# REQUIREMENT
Report only how many lines in the listing below contain the string "AddressWidth".

# DATASET
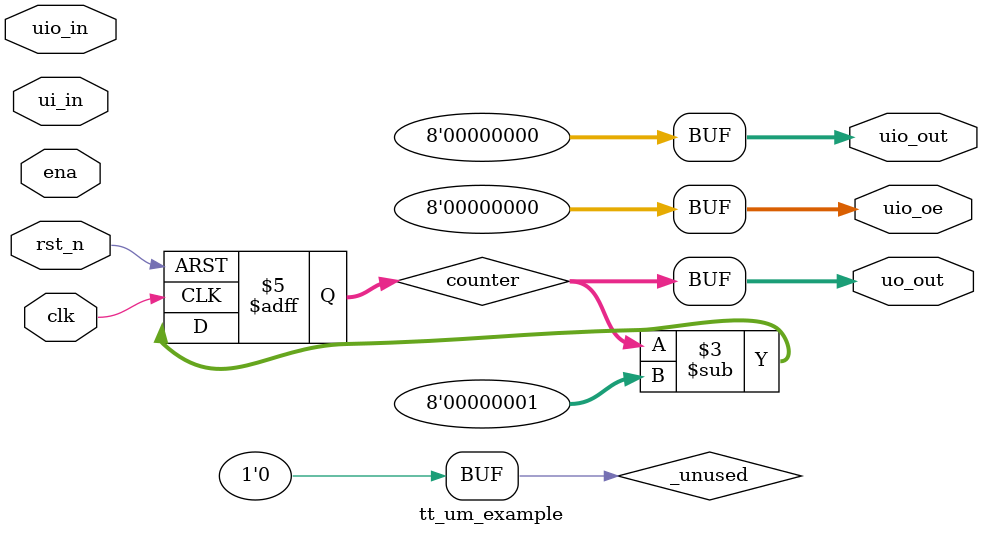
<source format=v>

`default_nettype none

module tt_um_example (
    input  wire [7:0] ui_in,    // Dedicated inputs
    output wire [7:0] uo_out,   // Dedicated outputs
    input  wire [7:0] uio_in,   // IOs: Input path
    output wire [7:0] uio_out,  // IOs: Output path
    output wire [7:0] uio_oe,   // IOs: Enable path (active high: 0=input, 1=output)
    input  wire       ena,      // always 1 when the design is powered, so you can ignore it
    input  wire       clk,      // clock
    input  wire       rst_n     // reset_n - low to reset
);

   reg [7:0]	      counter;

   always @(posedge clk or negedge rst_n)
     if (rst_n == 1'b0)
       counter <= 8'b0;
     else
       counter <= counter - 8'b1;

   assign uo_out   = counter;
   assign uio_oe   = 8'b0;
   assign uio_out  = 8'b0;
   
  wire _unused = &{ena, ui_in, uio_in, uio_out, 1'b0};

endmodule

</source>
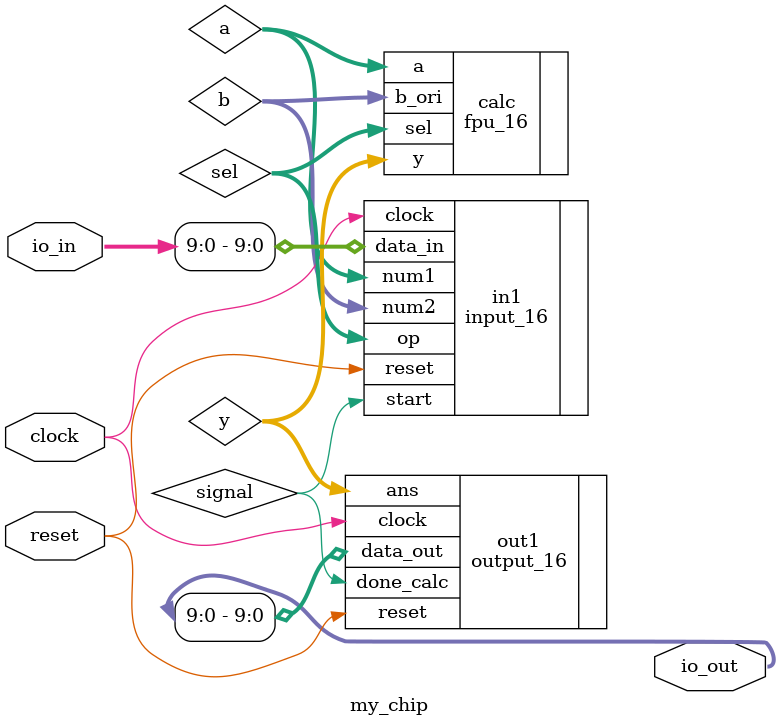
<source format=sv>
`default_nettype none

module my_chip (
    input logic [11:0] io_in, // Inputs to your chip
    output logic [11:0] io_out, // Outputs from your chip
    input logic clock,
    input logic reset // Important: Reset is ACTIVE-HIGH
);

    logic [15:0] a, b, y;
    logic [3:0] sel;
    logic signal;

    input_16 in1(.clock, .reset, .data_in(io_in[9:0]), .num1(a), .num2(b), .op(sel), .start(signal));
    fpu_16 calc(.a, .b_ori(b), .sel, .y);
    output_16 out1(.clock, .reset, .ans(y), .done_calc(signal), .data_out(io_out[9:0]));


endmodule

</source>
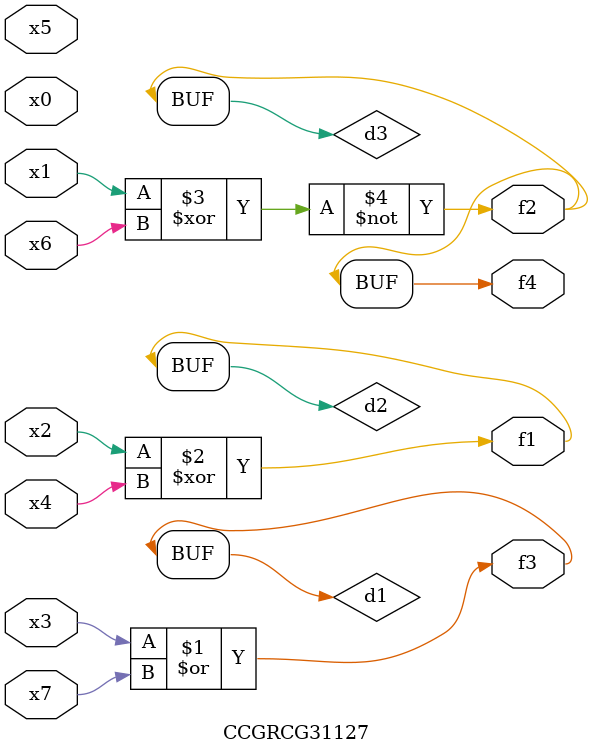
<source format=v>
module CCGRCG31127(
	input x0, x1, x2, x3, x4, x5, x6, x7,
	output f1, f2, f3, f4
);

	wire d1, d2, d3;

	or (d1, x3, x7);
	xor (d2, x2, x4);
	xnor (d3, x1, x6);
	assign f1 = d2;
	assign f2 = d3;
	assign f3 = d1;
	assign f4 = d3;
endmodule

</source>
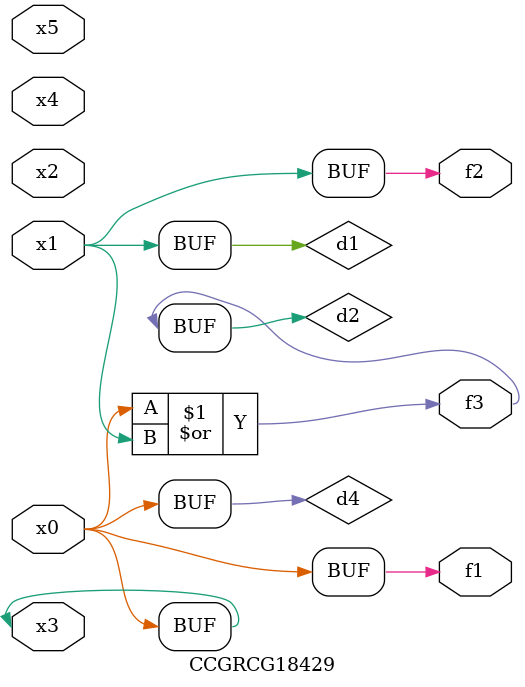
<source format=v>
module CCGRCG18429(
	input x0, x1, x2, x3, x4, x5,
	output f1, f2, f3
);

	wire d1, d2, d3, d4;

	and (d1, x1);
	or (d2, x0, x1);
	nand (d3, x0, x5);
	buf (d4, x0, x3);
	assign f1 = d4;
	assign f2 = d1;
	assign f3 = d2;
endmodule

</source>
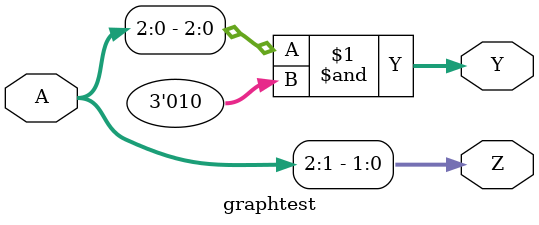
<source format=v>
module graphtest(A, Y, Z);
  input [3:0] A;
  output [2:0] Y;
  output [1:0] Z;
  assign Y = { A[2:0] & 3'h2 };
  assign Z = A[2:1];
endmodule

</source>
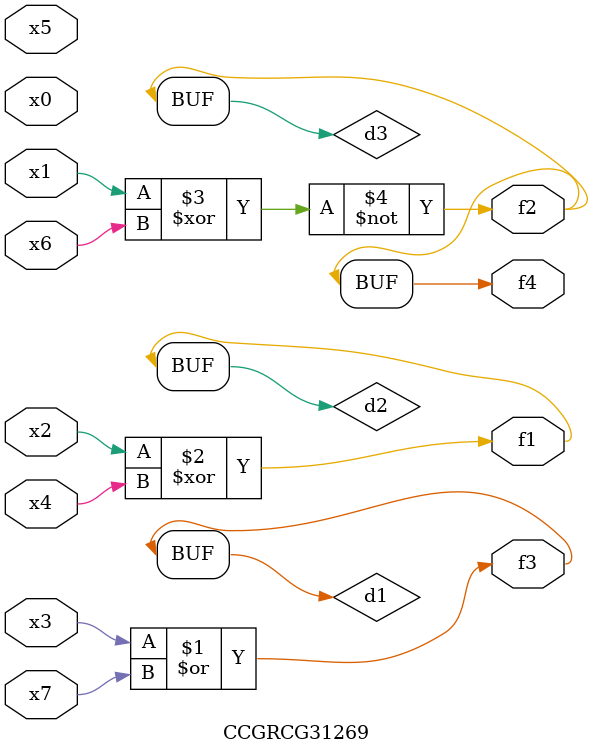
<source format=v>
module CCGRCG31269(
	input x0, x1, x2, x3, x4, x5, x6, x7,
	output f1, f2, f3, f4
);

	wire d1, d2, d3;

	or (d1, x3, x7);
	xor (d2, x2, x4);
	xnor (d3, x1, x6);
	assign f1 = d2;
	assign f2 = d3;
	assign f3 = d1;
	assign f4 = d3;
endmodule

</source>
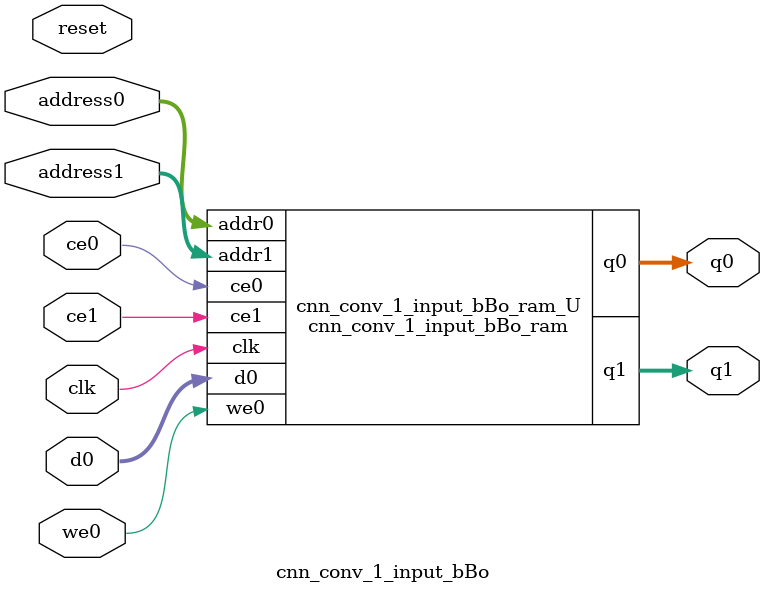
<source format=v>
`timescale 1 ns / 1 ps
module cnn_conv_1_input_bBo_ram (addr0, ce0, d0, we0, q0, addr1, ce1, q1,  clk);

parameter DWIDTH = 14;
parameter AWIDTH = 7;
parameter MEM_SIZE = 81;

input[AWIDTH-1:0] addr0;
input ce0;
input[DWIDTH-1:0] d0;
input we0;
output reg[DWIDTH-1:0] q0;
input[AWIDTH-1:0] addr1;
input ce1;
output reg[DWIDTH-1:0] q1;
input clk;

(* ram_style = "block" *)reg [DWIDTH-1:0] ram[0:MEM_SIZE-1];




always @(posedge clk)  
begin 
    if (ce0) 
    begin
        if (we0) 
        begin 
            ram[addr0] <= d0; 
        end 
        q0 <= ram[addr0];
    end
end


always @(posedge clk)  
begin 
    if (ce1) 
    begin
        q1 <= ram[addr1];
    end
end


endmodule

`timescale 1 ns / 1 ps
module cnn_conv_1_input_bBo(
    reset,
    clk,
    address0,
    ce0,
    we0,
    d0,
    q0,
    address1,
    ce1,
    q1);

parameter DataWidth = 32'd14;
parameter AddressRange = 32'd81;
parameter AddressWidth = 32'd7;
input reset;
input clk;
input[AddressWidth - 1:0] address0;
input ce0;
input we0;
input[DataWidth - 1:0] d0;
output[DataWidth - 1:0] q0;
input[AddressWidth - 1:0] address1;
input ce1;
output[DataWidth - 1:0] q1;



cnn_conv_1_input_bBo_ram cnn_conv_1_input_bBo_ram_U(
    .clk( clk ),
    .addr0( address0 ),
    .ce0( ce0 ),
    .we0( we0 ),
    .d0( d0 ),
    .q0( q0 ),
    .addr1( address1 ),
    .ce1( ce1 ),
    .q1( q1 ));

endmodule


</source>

# OUTPUT
3